:: Data shown ::
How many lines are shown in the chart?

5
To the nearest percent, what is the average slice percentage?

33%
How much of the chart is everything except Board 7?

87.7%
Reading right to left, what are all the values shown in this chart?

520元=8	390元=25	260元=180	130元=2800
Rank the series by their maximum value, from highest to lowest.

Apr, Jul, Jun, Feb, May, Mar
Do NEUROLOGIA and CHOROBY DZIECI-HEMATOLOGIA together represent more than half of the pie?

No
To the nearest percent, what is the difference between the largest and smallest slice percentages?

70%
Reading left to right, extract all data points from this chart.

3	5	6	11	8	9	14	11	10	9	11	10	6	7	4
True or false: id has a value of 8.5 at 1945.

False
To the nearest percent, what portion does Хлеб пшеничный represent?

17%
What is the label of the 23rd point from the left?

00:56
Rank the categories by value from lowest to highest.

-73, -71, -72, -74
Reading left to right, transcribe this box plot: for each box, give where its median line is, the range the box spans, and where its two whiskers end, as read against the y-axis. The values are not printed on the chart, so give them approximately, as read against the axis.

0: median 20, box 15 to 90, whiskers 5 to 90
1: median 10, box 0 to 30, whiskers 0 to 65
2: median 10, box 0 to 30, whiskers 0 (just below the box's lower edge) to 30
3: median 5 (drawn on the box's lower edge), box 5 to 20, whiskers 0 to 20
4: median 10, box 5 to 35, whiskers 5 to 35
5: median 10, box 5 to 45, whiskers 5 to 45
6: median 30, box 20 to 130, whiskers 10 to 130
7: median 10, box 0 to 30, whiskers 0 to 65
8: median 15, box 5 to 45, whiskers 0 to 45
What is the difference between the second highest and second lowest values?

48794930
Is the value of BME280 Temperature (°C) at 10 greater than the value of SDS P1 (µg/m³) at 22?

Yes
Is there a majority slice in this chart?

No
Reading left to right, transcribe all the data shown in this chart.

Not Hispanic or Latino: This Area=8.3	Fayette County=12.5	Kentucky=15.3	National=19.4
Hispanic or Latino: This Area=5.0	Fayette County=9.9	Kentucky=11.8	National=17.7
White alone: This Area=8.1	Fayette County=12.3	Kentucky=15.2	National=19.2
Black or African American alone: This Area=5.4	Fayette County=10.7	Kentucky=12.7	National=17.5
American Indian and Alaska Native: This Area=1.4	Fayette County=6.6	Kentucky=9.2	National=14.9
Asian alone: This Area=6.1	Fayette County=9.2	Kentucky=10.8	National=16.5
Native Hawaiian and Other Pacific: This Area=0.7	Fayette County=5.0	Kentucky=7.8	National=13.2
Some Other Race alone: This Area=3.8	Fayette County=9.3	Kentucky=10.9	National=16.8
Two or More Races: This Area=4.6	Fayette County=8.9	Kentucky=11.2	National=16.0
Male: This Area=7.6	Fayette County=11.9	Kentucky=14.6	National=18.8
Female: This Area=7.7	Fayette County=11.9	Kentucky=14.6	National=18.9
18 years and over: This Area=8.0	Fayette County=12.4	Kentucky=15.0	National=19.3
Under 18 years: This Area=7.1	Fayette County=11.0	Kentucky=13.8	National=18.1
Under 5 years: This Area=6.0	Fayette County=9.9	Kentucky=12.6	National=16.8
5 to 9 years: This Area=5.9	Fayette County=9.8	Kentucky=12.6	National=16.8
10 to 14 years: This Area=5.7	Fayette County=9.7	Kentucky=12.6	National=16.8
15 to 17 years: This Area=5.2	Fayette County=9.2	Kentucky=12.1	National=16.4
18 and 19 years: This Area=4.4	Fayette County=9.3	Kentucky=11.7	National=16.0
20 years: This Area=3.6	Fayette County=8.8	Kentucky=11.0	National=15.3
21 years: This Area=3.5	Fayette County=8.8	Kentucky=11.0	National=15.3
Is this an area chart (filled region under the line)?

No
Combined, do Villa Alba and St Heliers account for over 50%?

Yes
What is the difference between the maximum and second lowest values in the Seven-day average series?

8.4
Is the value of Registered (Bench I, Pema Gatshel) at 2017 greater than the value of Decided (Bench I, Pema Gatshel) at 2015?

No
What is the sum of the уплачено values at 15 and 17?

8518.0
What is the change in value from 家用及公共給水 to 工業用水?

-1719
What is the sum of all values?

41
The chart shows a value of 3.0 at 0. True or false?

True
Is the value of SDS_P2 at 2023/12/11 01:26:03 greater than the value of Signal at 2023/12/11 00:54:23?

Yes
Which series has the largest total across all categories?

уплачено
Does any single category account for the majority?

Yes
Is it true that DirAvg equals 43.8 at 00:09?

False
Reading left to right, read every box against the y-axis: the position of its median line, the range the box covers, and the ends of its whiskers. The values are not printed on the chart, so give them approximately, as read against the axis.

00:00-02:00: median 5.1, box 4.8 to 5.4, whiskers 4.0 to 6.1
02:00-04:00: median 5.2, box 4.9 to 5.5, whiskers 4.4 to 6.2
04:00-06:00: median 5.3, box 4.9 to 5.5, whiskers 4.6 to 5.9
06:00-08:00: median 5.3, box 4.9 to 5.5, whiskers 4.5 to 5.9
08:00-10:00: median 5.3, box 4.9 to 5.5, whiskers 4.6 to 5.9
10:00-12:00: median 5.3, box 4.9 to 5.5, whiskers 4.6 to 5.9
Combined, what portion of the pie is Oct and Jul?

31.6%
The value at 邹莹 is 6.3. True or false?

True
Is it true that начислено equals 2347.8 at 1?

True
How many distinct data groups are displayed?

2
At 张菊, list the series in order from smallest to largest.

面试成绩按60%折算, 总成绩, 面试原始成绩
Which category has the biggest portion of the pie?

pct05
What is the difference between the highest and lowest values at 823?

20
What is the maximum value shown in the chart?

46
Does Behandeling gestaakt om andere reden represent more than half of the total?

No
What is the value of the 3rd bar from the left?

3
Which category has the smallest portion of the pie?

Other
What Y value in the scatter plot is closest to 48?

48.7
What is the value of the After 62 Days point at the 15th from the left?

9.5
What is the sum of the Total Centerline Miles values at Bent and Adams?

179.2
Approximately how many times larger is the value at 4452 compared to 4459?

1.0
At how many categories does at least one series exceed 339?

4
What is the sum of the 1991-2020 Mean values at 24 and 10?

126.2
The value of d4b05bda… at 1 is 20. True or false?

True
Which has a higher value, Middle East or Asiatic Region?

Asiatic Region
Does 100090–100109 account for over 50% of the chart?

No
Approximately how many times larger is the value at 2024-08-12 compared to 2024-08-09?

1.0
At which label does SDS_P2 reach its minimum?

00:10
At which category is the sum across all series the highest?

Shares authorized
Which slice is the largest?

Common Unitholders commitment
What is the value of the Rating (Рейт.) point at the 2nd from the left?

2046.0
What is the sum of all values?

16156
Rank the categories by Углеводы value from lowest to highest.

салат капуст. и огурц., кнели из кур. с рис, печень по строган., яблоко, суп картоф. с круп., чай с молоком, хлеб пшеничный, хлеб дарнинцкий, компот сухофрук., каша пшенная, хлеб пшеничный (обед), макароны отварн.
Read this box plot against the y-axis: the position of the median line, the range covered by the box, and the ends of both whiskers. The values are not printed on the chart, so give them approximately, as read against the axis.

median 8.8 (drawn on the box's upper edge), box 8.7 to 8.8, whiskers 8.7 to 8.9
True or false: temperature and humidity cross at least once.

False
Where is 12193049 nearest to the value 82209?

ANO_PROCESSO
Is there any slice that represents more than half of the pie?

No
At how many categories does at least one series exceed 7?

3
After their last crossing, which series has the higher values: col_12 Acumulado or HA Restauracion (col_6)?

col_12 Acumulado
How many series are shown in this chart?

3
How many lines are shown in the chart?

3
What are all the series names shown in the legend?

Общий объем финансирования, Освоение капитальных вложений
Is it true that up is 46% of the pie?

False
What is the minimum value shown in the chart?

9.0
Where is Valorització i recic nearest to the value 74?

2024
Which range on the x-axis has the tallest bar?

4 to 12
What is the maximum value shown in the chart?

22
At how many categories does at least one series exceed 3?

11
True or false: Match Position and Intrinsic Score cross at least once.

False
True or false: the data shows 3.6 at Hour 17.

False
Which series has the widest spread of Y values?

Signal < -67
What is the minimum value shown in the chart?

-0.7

:: The problem ::
Copy the records from the beginning through the line containing "Rank the categories by value", including that line, and replace "slice" with "wedge" wherever it appears, leaving everything else unchanged.

:: Task result ::
How many lines are shown in the chart?

5
To the nearest percent, what is the average wedge percentage?

33%
How much of the chart is everything except Board 7?

87.7%
Reading right to left, what are all the values shown in this chart?

520元=8	390元=25	260元=180	130元=2800
Rank the series by their maximum value, from highest to lowest.

Apr, Jul, Jun, Feb, May, Mar
Do NEUROLOGIA and CHOROBY DZIECI-HEMATOLOGIA together represent more than half of the pie?

No
To the nearest percent, what is the difference between the largest and smallest wedge percentages?

70%
Reading left to right, extract all data points from this chart.

3	5	6	11	8	9	14	11	10	9	11	10	6	7	4
True or false: id has a value of 8.5 at 1945.

False
To the nearest percent, what portion does Хлеб пшеничный represent?

17%
What is the label of the 23rd point from the left?

00:56
Rank the categories by value from lowest to highest.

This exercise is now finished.